Several antihypertensive agents are considered to have minimal effects on aldosterone levels (e.g., verapamil, hydralazine, prazosin, doxazosin, and terazosin). The aldosterone:renin ratio is increased slightly by beta blockers, clonidine, nonsteroidal anti-inflammatory agents, renin inhibitors, and renal impairment, possibly leading to false-positive results for the screening test. The ratio is lowered by most diuretics, angiotensin converting enzyme inhibitors, angiotensin receptor blockers, some calcium channel blockers, sodium restriction, pregnancy, and renovascular hypertension. Blood specimens for testing of plasma renin activity should be kept at room temperature; refrigeration of specimens may cause activation and higher values.

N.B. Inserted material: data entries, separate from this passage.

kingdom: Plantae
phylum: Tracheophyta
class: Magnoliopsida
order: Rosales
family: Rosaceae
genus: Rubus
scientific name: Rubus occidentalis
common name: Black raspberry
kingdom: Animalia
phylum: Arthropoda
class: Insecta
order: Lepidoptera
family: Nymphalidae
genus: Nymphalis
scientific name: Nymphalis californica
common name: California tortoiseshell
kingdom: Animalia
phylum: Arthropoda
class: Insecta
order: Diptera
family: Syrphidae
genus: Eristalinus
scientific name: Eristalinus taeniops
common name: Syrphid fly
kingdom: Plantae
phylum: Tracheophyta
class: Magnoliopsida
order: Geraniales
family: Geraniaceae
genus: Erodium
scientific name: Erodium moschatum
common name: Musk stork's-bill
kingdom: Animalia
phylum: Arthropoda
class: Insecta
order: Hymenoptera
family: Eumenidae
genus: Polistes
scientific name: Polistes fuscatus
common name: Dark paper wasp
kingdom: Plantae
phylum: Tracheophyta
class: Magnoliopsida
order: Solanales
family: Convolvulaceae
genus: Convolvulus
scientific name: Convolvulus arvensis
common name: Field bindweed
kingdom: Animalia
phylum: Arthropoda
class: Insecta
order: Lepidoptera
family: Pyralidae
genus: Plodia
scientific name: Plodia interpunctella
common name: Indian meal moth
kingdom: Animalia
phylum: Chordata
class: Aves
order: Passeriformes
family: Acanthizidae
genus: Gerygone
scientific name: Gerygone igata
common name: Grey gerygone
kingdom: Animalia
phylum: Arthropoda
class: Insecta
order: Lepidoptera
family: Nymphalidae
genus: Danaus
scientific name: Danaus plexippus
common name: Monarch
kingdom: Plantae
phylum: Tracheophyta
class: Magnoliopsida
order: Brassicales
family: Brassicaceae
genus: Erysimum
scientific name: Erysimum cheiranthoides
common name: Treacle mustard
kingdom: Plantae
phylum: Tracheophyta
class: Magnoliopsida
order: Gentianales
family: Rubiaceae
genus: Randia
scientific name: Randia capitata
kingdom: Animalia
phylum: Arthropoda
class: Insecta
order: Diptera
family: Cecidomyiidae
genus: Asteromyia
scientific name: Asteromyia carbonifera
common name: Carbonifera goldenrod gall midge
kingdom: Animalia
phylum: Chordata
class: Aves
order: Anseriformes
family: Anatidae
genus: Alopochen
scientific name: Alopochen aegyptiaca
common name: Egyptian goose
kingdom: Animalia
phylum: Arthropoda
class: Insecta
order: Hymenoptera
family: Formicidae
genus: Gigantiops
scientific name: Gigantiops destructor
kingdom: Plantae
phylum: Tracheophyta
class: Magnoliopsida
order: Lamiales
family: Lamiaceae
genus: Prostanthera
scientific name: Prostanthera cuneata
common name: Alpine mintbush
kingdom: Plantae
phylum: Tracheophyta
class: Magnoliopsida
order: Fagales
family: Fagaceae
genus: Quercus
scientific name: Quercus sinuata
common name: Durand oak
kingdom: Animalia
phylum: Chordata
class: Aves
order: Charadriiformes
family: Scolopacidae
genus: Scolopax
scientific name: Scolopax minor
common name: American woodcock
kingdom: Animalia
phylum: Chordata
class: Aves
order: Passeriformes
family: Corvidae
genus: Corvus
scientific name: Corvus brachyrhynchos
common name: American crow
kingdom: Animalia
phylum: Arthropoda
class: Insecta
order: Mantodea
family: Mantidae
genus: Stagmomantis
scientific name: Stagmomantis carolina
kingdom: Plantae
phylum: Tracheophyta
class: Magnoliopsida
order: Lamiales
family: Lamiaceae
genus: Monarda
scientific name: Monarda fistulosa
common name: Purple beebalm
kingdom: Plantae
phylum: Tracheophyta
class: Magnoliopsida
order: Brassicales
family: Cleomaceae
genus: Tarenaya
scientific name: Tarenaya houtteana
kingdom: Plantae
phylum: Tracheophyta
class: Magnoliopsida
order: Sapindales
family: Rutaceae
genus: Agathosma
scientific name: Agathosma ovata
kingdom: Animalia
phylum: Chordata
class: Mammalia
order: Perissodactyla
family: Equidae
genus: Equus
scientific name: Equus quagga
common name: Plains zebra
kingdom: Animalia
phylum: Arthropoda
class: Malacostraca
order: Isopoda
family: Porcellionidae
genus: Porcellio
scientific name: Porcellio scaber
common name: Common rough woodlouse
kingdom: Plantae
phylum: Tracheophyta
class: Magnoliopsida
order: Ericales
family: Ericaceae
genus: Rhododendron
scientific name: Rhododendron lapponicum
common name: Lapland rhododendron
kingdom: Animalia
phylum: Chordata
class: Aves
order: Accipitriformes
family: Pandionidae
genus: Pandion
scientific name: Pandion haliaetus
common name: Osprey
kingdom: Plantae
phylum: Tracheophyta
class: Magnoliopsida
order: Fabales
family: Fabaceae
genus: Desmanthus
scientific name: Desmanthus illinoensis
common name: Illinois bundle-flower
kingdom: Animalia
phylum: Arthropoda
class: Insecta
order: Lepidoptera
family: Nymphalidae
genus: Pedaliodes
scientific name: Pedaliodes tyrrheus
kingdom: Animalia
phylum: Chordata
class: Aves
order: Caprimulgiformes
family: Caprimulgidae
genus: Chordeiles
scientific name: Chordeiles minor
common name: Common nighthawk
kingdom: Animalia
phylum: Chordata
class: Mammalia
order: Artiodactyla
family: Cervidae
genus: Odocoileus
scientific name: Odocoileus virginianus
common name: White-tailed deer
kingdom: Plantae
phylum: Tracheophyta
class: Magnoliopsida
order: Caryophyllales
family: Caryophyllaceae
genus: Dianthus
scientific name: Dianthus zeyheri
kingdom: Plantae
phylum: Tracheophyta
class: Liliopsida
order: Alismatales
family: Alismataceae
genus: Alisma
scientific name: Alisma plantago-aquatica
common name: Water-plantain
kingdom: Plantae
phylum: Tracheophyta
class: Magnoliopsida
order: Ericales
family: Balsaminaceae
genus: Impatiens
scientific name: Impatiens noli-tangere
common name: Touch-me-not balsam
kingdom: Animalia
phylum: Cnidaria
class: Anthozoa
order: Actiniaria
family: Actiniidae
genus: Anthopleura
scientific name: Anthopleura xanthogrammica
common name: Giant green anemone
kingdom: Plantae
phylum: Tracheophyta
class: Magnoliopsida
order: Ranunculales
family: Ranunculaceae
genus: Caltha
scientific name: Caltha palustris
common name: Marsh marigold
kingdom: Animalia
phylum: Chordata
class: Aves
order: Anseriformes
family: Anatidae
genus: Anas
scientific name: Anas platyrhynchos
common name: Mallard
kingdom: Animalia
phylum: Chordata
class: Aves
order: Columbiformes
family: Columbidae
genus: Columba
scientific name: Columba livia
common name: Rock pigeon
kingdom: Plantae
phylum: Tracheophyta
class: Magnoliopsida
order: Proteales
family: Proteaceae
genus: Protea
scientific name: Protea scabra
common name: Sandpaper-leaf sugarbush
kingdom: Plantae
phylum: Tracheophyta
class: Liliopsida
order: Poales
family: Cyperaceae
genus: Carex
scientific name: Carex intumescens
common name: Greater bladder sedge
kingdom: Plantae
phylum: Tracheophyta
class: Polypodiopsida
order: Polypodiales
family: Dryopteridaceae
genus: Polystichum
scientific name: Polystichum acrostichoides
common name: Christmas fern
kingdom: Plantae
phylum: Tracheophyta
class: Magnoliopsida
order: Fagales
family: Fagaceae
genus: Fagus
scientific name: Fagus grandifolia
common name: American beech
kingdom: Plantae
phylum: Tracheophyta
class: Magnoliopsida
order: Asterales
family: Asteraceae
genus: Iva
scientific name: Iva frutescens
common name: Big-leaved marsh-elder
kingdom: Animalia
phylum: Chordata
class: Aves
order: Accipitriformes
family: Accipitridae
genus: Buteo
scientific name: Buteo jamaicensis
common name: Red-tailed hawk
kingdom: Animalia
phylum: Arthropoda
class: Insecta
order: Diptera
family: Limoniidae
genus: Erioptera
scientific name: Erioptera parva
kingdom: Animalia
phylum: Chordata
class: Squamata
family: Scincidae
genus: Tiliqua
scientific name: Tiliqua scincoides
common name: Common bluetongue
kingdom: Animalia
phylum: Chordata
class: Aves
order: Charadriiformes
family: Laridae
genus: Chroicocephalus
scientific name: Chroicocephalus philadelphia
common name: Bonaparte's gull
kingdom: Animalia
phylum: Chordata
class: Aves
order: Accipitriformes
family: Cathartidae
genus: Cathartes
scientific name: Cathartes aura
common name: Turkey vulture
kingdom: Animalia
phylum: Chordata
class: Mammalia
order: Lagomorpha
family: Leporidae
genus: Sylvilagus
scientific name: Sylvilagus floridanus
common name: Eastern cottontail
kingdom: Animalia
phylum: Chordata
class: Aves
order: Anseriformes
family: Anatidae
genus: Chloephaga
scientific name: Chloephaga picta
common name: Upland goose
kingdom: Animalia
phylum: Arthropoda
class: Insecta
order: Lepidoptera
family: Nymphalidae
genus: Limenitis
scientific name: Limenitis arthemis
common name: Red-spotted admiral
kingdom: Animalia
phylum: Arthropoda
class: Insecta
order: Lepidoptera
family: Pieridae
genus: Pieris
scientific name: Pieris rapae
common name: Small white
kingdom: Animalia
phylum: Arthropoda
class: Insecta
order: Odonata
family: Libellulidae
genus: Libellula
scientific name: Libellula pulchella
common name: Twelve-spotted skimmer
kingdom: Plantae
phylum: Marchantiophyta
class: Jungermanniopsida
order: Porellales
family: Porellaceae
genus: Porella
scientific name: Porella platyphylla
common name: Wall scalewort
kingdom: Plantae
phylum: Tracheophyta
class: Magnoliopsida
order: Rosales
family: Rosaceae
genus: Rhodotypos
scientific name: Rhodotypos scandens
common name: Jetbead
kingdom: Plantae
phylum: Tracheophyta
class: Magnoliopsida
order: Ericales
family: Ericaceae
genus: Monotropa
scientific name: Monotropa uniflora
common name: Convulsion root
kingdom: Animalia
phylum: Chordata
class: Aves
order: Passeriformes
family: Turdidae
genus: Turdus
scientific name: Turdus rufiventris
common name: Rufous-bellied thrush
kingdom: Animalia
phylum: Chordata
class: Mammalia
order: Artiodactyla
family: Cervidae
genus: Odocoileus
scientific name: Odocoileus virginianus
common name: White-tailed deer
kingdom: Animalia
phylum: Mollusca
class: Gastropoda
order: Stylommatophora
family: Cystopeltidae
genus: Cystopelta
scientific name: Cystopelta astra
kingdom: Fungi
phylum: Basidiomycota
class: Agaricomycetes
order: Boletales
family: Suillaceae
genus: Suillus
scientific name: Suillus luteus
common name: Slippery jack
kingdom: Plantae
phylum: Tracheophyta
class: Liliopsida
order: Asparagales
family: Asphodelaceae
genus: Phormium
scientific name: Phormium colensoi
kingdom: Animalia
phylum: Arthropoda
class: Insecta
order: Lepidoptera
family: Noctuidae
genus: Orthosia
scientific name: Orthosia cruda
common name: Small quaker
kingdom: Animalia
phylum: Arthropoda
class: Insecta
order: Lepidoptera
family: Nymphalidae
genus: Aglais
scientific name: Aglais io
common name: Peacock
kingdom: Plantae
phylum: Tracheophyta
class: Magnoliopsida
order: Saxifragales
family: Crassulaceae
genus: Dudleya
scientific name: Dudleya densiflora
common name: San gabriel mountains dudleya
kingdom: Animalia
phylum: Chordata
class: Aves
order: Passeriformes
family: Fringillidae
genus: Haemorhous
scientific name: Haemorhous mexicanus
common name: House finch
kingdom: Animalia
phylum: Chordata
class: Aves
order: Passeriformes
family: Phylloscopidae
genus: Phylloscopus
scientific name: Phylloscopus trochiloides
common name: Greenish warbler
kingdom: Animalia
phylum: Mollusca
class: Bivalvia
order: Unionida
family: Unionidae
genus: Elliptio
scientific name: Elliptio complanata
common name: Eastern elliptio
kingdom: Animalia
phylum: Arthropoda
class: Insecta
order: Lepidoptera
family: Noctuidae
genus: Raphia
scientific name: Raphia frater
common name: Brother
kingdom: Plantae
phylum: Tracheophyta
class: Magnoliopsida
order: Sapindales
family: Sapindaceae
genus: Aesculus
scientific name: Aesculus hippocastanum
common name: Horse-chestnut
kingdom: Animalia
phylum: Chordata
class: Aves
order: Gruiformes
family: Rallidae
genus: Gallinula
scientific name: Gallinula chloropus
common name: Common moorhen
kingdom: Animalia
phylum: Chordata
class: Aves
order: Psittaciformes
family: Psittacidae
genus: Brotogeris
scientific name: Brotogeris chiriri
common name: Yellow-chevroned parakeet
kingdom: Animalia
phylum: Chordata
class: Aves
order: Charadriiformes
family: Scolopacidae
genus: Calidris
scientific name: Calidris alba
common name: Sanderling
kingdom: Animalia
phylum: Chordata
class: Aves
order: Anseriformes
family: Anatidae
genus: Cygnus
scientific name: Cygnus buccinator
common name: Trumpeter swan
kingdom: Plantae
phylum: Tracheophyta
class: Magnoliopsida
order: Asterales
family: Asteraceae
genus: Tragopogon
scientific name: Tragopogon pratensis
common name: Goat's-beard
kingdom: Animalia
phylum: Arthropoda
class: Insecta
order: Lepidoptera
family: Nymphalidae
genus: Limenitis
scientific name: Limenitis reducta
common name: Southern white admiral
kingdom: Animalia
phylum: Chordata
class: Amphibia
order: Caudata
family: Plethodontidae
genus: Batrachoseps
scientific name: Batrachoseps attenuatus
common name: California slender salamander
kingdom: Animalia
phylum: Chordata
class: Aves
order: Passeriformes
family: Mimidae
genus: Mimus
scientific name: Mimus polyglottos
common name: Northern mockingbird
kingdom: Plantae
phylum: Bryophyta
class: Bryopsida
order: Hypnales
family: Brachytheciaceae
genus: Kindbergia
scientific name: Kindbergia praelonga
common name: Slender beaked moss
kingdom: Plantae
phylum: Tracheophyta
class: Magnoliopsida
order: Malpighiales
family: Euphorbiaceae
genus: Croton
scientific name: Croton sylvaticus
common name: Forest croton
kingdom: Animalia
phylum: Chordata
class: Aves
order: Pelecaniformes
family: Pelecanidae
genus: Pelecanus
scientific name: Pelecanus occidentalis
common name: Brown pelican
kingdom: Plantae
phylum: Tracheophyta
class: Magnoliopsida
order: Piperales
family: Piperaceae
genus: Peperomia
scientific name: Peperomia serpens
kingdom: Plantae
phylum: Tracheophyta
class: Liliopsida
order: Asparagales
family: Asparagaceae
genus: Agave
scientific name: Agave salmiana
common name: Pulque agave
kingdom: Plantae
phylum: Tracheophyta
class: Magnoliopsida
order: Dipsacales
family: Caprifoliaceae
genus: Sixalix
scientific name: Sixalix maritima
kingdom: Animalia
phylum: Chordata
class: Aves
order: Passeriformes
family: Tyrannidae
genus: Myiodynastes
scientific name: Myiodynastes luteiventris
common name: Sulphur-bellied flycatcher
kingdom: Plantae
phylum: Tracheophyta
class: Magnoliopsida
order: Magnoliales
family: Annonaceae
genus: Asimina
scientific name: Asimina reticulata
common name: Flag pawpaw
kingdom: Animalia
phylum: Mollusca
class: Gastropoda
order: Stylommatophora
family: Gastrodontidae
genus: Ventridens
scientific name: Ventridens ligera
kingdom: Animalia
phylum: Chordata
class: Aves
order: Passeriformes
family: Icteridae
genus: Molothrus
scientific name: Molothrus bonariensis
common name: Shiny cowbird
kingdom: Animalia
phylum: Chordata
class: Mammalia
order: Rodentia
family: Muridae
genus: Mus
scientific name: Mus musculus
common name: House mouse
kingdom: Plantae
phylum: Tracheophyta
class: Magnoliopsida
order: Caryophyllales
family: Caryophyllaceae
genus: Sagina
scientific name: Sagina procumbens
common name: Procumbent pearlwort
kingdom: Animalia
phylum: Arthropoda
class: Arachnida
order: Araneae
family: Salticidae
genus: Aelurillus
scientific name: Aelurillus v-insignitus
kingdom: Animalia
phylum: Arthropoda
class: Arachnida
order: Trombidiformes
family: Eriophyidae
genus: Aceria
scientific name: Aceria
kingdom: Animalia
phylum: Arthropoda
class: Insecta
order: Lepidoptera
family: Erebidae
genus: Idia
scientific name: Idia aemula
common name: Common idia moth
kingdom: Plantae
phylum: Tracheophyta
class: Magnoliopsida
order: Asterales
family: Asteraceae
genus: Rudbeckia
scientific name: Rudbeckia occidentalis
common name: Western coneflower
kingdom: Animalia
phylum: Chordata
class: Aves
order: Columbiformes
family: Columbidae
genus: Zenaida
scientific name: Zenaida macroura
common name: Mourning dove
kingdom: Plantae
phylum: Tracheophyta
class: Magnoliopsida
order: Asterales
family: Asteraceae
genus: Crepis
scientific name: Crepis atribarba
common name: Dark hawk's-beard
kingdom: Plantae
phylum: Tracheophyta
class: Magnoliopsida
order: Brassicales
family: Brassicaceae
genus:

Licorice-containing substances include not only candy, but also some herbal preparations and chewing tobacco. Many therapeutically administered steroid hormones, such as cortisone and prednisone have some mineralocorticoid activity. Thiazide and loop diuretics affect electrolyte levels.

Hypokalemia with metabolic alkalosis may result from gastrointestinal fluid loss. Potassium loss can occur with loop or thiazide diuretics, diabetic ketoacidosis, renal tubular acidosis, and hypomagnesemia. Genetic disorders, including Bartter syndrome, Gitelman syndrome, and Liddle syndrome, result in altered activity of renal channels.

Deoxycorticosterone-secreting adenomas may be a source of increased mineralocorticoid activity.

What Lab Results Are Confirmatory?

Confirmatory testing depends on the suspected cause of pseudohyperaldosteronism. There is increasing availability of nucleic acid sequencing to identify genetic disorders. Suspected Cushing syndrome would lead to testing of cortisol production and dexamethasone suppression tests. History is an important factor in identifying ingestion of licorice-containing compounds or exogenous steroids. Measurement of 11-deoxycorticosterone helps identify mineralocorticoid secreting adenomas, whereas measurement of the ratio of cortisol to cortisone serves as an indicator of whether there is decreased activity of the 11-beta-hydroxysteroid dehydrogenase 2. Exogenous synthetic steroids can be identified by serum testing.